# TEXTE
++++
Tous ces exemples sortent directement du répertoire de l’Iran et de l’Arabie saoudite. Alors que nous observons des programmes officiels d’islamisation en Malaisie, au Maroc, en Algérie, en Indonésie et en Iran, nous pouvons clairement voir comment ces « pays musulmans » se transforment en « états islamiques ». Dans tous les cas, les femmes ont d’abord été forcées de couvrir leurs cheveux et leur corps, et des changements systématiques dans le mode de vie au quotidien ont ensuite été progressivement introduits. Est-ce que ça sonne familier ?
Le foulard est plus qu’un bout de tissu. Attaché avec soin pour dissimuler le cou, la gorge et les cheveux, le foulard islamique est devenu le symbole indubitable de l’islam politique. C’est pourquoi les personnes laïques ont insisté pour l’exclure des universités et des institutions gouvernementales, comme l’exigent les lois laïques. S’ils ont encore des doutes, vos lecteurs doivent être informés que le Premier ministre turc a récemment fait une déclaration publique disant quelque chose à l’effet que « …le foulard est un symbole politique, et alors ?.. » Cette déclaration révèle ses intentions et aussi celles de son parti politique islamique.
La Cour européenne des droits de l’homme a statué en faveur de l’interdiction du foulard islamique dans les universités turques en novembre 2005, disant que « le foulard semble être imposé aux femmes en vertu d’un précepte religieux qu’il est difficile de concilier avec le principe de l’égalité des sexes ». La Cour constitutionnelle turque a aussi annulé une loi conçue par l’AKP islamiste qui aurait permis aux femmes de la république laïque de porter le foulard islamique dans les universités.
Le monde occidental ne semble pas être au courant de la menace immédiate et grave qui pèse sur les droits des femmes en Turquie. Il n’y a pas un seul exemple d’un pays musulman où les droits des femmes ont progressé d’un iota après que la religion ait été politisée.
++++
# LIGNES DE DONNÉES

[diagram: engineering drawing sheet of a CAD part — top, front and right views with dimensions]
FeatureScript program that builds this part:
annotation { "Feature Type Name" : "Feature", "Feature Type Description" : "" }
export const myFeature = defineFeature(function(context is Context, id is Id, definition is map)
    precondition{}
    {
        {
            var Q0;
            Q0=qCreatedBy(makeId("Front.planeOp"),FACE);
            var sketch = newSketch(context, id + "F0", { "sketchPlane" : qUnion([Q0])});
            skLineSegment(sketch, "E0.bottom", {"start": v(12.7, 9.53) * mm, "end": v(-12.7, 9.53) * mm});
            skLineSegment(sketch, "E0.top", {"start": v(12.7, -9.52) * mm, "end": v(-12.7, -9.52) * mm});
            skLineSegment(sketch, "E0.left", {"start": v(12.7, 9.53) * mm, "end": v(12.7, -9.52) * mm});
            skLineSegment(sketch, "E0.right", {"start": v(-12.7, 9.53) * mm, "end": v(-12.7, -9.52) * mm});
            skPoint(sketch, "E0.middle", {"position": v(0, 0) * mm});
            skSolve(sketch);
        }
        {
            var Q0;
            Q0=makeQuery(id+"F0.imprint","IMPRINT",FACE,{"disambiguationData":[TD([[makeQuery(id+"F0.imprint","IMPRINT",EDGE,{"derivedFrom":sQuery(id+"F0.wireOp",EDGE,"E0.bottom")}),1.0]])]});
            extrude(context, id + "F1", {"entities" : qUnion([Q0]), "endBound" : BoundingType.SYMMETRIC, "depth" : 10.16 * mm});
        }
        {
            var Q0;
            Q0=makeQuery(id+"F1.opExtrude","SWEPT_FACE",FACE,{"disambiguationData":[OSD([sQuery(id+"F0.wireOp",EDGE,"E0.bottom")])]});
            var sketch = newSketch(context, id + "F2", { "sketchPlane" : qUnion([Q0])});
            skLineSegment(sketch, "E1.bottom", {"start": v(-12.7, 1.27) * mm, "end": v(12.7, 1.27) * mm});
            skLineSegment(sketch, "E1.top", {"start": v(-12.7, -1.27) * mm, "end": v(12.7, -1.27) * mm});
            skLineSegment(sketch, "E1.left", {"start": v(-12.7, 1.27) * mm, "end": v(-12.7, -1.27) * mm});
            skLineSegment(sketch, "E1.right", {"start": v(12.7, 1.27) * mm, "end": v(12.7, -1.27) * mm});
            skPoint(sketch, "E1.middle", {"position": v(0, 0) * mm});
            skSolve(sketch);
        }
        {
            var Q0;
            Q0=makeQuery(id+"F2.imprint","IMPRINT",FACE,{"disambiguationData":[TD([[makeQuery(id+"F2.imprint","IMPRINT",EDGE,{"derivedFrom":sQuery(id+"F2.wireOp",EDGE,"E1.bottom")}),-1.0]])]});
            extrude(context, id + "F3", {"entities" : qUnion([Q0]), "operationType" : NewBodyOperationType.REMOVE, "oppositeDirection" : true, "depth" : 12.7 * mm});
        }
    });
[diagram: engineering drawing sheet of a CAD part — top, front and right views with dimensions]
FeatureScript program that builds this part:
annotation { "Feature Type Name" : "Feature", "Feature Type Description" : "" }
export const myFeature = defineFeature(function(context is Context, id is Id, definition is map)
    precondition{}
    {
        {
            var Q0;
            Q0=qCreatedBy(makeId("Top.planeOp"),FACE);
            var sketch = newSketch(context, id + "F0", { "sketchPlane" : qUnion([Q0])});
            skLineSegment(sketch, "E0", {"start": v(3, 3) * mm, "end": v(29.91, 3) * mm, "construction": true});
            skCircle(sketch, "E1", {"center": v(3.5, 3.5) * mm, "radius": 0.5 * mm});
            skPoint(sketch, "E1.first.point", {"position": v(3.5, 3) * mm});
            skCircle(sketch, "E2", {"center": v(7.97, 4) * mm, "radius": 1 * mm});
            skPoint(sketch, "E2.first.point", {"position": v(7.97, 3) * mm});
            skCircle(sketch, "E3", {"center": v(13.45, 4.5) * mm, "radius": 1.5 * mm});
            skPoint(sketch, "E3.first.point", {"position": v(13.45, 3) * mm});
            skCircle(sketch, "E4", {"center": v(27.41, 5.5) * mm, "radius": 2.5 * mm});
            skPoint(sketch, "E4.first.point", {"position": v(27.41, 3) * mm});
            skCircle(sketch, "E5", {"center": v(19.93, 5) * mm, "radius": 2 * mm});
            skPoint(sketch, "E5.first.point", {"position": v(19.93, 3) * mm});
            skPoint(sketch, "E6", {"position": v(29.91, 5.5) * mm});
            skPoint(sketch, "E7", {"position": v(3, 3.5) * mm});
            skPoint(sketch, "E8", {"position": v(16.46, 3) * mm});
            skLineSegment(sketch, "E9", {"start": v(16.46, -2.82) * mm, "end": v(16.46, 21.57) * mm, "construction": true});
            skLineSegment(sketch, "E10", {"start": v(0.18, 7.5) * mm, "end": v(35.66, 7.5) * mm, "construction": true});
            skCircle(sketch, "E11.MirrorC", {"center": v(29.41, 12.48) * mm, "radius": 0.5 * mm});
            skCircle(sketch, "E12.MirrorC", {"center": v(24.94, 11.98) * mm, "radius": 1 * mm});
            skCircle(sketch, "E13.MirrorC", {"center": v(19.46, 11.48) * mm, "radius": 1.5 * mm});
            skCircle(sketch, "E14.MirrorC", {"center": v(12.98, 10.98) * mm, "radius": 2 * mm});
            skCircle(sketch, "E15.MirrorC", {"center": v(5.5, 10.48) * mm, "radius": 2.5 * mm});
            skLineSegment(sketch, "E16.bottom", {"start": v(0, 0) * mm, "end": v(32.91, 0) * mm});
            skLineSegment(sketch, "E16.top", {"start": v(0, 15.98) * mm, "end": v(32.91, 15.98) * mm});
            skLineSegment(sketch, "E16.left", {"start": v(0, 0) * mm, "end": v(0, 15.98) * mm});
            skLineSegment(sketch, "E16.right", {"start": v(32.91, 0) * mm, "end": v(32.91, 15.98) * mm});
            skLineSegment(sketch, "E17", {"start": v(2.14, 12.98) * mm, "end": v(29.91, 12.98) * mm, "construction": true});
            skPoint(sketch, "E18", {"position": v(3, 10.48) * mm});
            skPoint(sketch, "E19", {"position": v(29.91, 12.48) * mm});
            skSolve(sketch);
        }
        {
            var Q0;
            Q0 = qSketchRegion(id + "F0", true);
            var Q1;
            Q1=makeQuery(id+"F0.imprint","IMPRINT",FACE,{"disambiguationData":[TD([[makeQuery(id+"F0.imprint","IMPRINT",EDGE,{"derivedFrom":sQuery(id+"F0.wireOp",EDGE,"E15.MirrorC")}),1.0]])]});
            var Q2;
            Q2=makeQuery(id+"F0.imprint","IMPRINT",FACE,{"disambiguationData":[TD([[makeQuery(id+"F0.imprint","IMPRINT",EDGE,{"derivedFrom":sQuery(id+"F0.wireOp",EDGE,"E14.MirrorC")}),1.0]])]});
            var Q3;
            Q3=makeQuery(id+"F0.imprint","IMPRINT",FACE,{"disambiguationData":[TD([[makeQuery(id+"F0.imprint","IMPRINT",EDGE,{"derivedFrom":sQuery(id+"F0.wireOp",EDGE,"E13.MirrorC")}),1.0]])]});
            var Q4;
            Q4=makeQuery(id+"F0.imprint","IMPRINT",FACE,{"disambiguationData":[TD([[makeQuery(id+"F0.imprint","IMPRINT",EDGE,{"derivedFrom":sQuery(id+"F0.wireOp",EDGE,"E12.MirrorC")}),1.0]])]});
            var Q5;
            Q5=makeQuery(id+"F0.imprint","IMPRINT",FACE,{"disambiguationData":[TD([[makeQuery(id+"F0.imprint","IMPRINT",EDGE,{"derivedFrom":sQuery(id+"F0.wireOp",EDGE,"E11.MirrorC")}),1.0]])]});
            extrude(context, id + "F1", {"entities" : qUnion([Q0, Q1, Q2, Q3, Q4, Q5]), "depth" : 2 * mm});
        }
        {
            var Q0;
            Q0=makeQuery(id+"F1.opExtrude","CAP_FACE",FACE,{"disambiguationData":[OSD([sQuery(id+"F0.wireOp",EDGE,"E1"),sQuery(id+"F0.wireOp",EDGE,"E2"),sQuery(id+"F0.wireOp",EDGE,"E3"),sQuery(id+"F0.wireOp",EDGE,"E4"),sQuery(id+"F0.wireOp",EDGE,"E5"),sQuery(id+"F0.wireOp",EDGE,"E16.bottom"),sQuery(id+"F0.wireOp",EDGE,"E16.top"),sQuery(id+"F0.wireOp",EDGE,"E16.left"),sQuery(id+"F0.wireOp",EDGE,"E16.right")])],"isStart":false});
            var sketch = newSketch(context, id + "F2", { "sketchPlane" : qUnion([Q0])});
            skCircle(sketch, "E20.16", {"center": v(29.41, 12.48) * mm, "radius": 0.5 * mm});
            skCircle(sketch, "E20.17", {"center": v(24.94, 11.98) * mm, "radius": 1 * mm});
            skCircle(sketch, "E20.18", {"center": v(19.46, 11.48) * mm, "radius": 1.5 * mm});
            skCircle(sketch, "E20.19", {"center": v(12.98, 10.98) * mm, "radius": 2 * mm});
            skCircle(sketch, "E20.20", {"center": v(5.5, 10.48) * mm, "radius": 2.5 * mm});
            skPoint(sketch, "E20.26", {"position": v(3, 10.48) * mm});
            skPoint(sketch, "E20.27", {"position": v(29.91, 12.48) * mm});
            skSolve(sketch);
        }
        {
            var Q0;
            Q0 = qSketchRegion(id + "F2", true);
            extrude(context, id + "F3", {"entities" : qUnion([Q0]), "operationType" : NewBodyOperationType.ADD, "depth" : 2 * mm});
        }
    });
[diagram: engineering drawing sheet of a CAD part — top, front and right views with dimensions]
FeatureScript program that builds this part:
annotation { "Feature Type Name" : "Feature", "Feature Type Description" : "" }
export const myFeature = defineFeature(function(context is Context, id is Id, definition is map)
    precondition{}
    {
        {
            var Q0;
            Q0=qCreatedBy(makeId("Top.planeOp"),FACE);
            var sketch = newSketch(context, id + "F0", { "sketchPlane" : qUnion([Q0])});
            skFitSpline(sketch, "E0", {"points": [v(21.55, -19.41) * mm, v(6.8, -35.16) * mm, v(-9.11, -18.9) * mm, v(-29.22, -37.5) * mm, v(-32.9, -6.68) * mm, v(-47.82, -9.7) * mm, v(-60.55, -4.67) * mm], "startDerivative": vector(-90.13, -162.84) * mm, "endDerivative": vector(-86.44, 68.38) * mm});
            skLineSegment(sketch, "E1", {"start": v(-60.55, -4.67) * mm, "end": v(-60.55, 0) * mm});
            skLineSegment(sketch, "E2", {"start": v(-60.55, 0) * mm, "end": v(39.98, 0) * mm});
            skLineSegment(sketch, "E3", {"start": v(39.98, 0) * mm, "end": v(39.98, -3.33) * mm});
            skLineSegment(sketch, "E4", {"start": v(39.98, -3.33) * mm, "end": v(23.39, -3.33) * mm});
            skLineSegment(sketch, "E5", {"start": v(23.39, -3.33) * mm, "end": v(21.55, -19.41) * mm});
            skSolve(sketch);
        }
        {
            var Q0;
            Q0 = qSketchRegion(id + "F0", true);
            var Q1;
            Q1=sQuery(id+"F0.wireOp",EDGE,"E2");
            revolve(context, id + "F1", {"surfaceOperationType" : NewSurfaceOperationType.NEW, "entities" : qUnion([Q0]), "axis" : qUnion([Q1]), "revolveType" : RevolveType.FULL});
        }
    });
++++
# TÂCHE
Pouvez-vous reproduire mot pour mot l'intégralité du texte sur le foulard islamique ?

# SOLUTION RÉDIGÉE
Tous ces exemples sortent directement du répertoire de l’Iran et de l’Arabie saoudite. Alors que nous observons des programmes officiels d’islamisation en Malaisie, au Maroc, en Algérie, en Indonésie et en Iran, nous pouvons clairement voir comment ces « pays musulmans » se transforment en « états islamiques ». Dans tous les cas, les femmes ont d’abord été forcées de couvrir leurs cheveux et leur corps, et des changements systématiques dans le mode de vie au quotidien ont ensuite été progressivement introduits. Est-ce que ça sonne familier ?
Le foulard est plus qu’un bout de tissu. Attaché avec soin pour dissimuler le cou, la gorge et les cheveux, le foulard islamique est devenu le symbole indubitable de l’islam politique. C’est pourquoi les personnes laïques ont insisté pour l’exclure des universités et des institutions gouvernementales, comme l’exigent les lois laïques. S’ils ont encore des doutes, vos lecteurs doivent être informés que le Premier ministre turc a récemment fait une déclaration publique disant quelque chose à l’effet que « …le foulard est un symbole politique, et alors ?.. » Cette déclaration révèle ses intentions et aussi celles de son parti politique islamique.
La Cour européenne des droits de l’homme a statué en faveur de l’interdiction du foulard islamique dans les universités turques en novembre 2005, disant que « le foulard semble être imposé aux femmes en vertu d’un précepte religieux qu’il est difficile de concilier avec le principe de l’égalité des sexes ». La Cour constitutionnelle turque a aussi annulé une loi conçue par l’AKP islamiste qui aurait permis aux femmes de la république laïque de porter le foulard islamique dans les universités.
Le monde occidental ne semble pas être au courant de la menace immédiate et grave qui pèse sur les droits des femmes en Turquie. Il n’y a pas un seul exemple d’un pays musulman où les droits des femmes ont progressé d’un iota après que la religion ait été politisée.